Some UK politicians, including former Hong Kong colonial governor Chris Patten, suggested that the UK should expand the British National Overseas (BN(O)) passports to more Hong Kong residents or reconsider its stance on BN(O)s "given the deteriorating situation in Hong Kong," after Chinese central authorities proposed a new national security law for Hong Kong Special Administrative Region.
Based on the understanding and commitment of 1984 Sino-British Joint Declaration, the British Home Office ministers remain resistant to claims to a legal right of abode.
But British politicians including Laurie Fransman, a barrister specializing in immigration, claimed there were no legal obstacles to granting full UK citizenship to BN(O) passport holders.
The UK politicians' proposal was ridiculed by Hong Kong residents.
"Some people in the UK are playing cards of BN(O) once again… I hope the 'sunset empire' could also offer some BN(O) holders the round-trip flight tickets, just in case UK's outbreak becomes devastated and BN(O) holders could return to Hong Kong for help,' Leung Chun-ying, former Hong Kong chief executive, posted on Facebook on Monday.
Some internet users noted one of the important factors in the UK Brexit was avoiding refugees, and one commented, "What is good about being traitors to the UK?"
The BN(O) was a kind of passport the UK gave to some Hong Kong residents before the 1997 handover.
People with BN(O)s can enter the UK without a visa and stay for 180 out of 365 days, but do not have the right to live or work there. About 170,000 Hong Kong residents held valid BN(O)s as of 2019.

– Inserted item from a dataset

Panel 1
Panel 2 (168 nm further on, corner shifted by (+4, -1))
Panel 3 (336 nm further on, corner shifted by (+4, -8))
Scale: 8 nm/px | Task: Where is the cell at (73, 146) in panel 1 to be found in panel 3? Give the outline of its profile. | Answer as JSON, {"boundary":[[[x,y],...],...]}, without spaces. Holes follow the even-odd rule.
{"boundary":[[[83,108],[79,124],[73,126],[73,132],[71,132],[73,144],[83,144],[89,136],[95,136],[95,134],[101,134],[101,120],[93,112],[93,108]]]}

Yin Hongbiao, a professor at the school of international studies of Peking University, told the Global Times that offering a right of abode was inconsistent with the basic facts and spirit of the 1984 Sino-British Joint Declaration.
Yin cited the memoranda exchanged between two countries that those "British dependent territories citizens" have no right of abode and their documents like BN(O) passport are only considered a travel document by Beijing.

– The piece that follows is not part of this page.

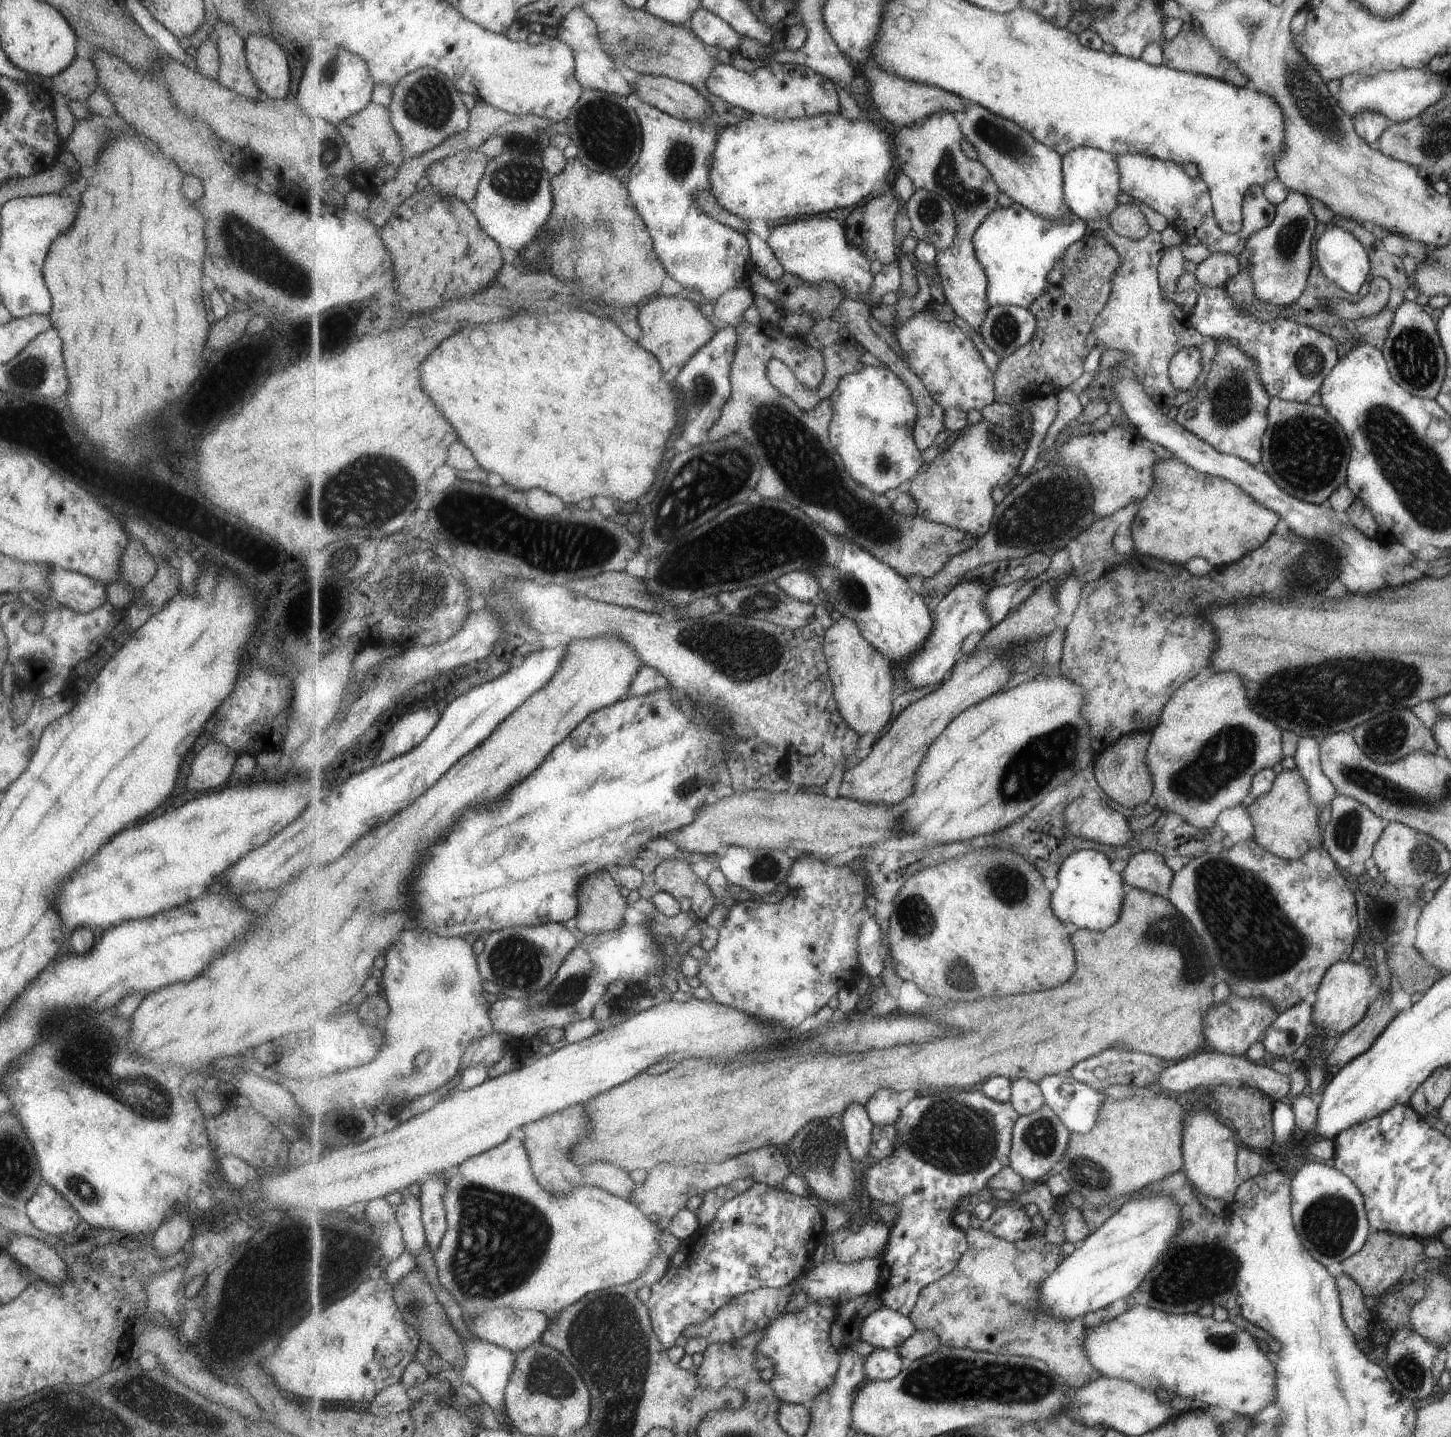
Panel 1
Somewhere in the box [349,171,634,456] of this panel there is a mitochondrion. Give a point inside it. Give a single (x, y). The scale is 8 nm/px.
(602, 220)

Chinese analysts said the knee-jerk reaction and naive excitement among British politicians on Hong Kong affairs was brutal interference in China's internal affairs, which would eventually harm the Hong Kong people.

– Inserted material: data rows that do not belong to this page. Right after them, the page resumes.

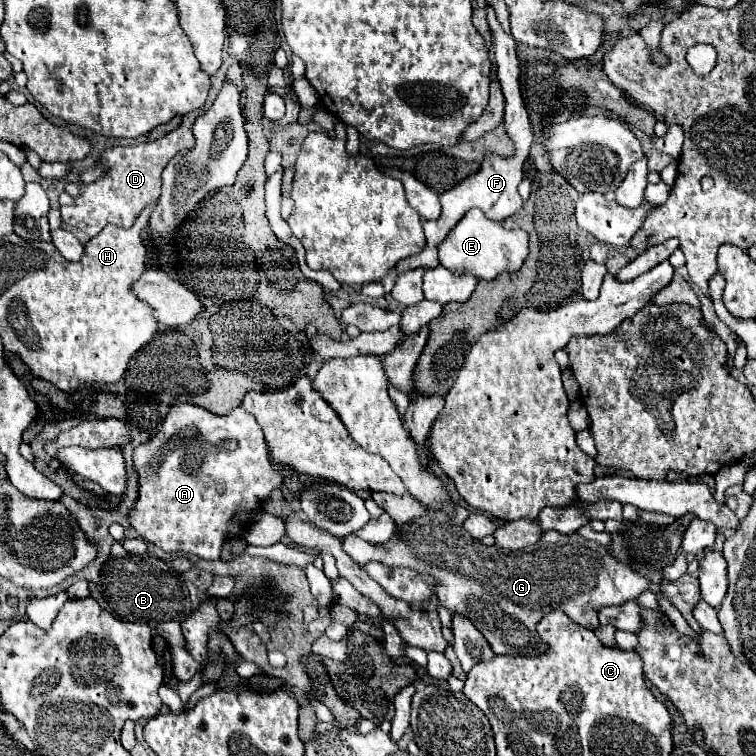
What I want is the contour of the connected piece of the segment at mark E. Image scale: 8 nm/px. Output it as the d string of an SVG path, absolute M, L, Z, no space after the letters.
M473 209L469 211L469 215L465 215L465 219L461 219L461 223L457 223L457 227L439 245L439 261L449 271L465 271L465 275L473 275L475 279L493 281L503 271L515 275L521 269L525 257L529 255L527 239L527 231L505 229L503 223L491 221L479 209Z

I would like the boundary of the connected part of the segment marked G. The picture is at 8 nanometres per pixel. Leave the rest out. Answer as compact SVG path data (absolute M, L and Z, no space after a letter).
M419 517L393 533L387 545L373 545L357 535L347 535L341 547L359 565L381 561L409 567L439 579L437 599L453 613L461 613L485 635L497 655L543 655L549 645L539 639L535 625L553 609L563 609L577 625L597 629L597 609L637 599L649 589L649 581L629 571L603 545L583 539L579 533L561 535L547 531L525 551L497 551L473 539L463 527L441 523L439 517Z

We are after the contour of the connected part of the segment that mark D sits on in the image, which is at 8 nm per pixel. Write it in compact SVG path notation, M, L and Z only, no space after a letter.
M177 127L175 131L167 133L165 137L145 143L145 145L135 145L135 147L113 147L107 149L101 157L99 163L109 165L109 173L93 183L83 185L83 195L75 199L75 205L71 207L61 207L61 217L63 223L83 229L87 235L97 235L105 225L113 223L117 227L129 229L133 227L135 219L141 215L141 211L155 203L161 195L161 173L165 165L181 151L194 147L195 138L191 129L187 127Z

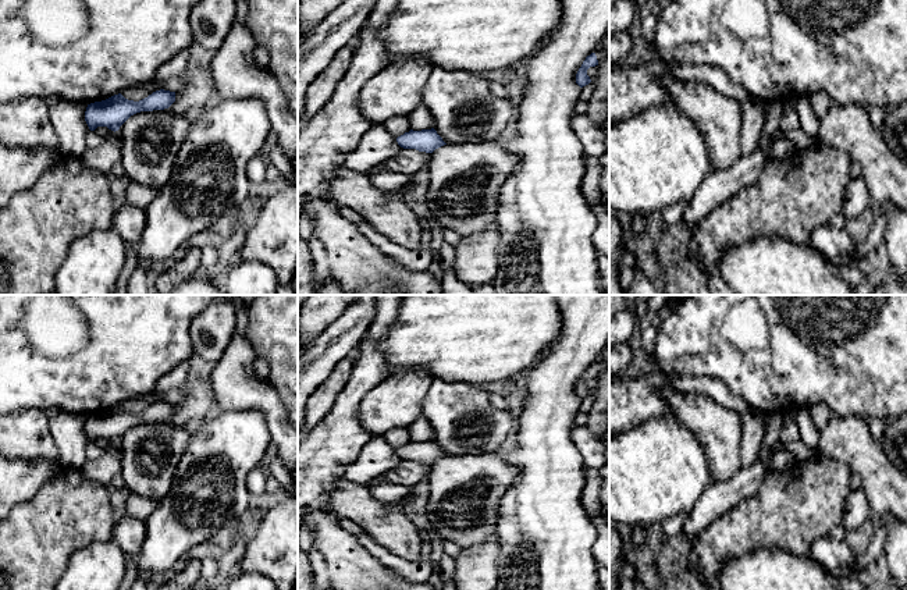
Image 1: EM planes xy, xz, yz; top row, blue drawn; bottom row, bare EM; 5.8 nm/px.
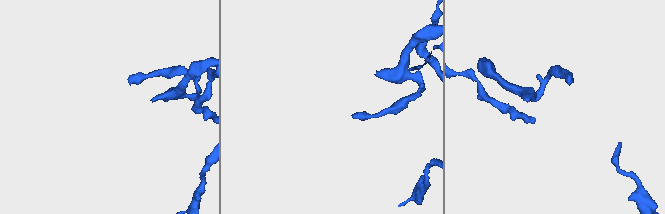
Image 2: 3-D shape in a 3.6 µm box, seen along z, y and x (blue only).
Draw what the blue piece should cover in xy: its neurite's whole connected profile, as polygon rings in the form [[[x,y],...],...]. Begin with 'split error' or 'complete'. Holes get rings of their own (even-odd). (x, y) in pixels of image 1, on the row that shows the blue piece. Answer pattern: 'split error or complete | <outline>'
complete | [[[164,89],[156,90],[139,102],[128,100],[118,93],[106,100],[88,104],[85,121],[90,131],[97,127],[107,127],[115,132],[131,115],[141,111],[164,110],[174,102],[175,92]]]

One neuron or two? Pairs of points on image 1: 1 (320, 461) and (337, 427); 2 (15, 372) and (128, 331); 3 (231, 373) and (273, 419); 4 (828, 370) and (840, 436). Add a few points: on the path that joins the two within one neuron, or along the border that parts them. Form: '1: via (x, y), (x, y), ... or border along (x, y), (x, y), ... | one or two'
1: via (326, 452), (337, 441), (337, 436) | one
2: via (43, 372), (89, 370), (100, 359) | one
3: via (242, 384), (266, 408) | one
4: border along (832, 413), (842, 416), (861, 415), (865, 419) | two

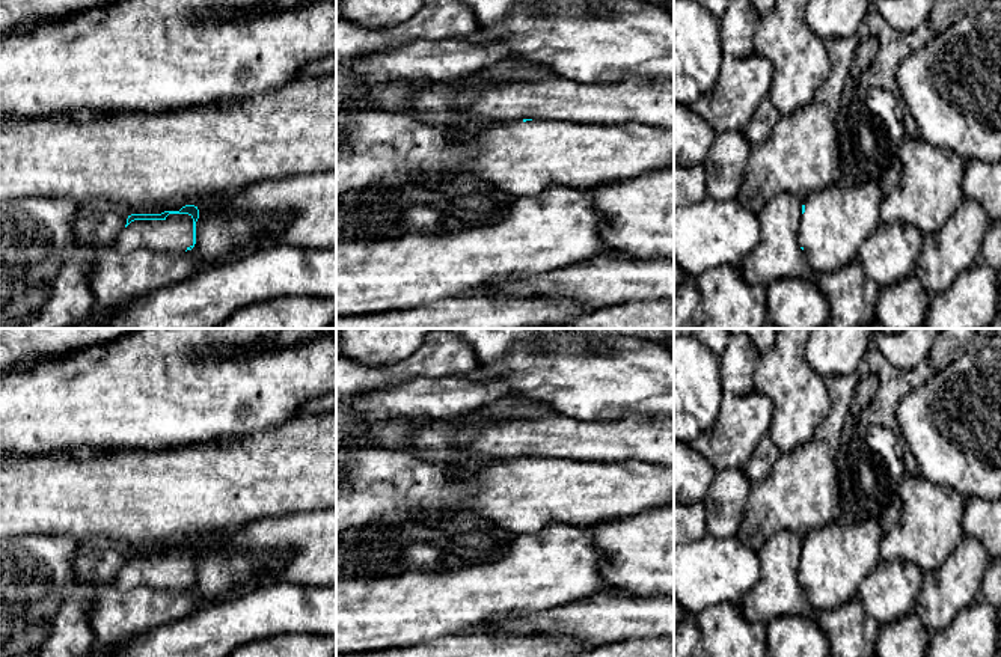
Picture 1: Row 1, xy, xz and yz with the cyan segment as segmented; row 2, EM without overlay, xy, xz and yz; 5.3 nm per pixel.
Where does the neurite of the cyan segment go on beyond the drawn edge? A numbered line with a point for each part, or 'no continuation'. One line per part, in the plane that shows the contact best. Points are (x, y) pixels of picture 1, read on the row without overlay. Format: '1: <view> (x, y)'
1: xy (175, 571)

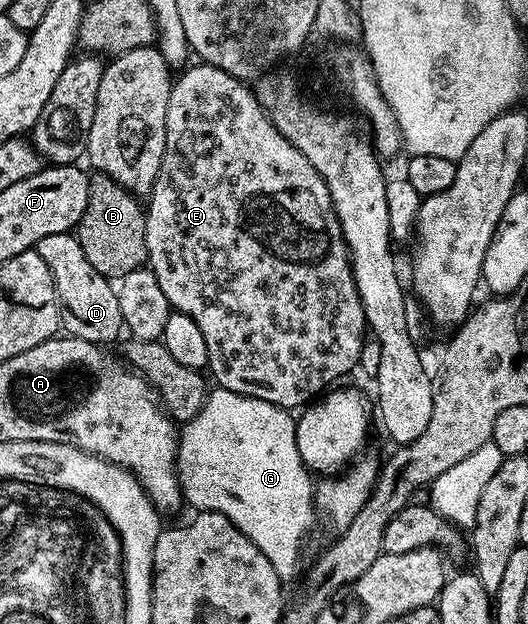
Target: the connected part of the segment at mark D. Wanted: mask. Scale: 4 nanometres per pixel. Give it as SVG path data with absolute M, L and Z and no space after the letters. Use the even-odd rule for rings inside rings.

Tian Feilong, a Hong Kong affairs expert and associate professor at Beihang University in Beijing, told the Global Times Monday that there were always some outdated politicians harboring colonial fantasies, trying to make their appearance on the Hong Kong issue.
However, Tian said, the decrepit domestic economy, disappointing epidemic control, as well as the anti-immigrant social mentality, might curb the UK government.
"Not everyone is Jimmy Lai, who can attract the support from external forces," said Tian.
The UK government might set a higher bar to qualify a small number of politically loyal people with interests linked to the UK, Tian said.
Such a move could "encourage more street riots, undermining the prosperity and stability of Hong Kong society," said Tian.
In April, Hong Kong media reported that eight Hong Kong residents with BN(O) passports were stranded in Peru amid the coronavius outbreak in Latin America.
They were notified if they wanted to leave under BN(O), they must apply to the UK Embassy in Peru. But the British government just "sat back and looked unconcerned," Tian said.
The rest with Chinese passports left Peru by a charter plane dispatched by the Hong Kong regional government.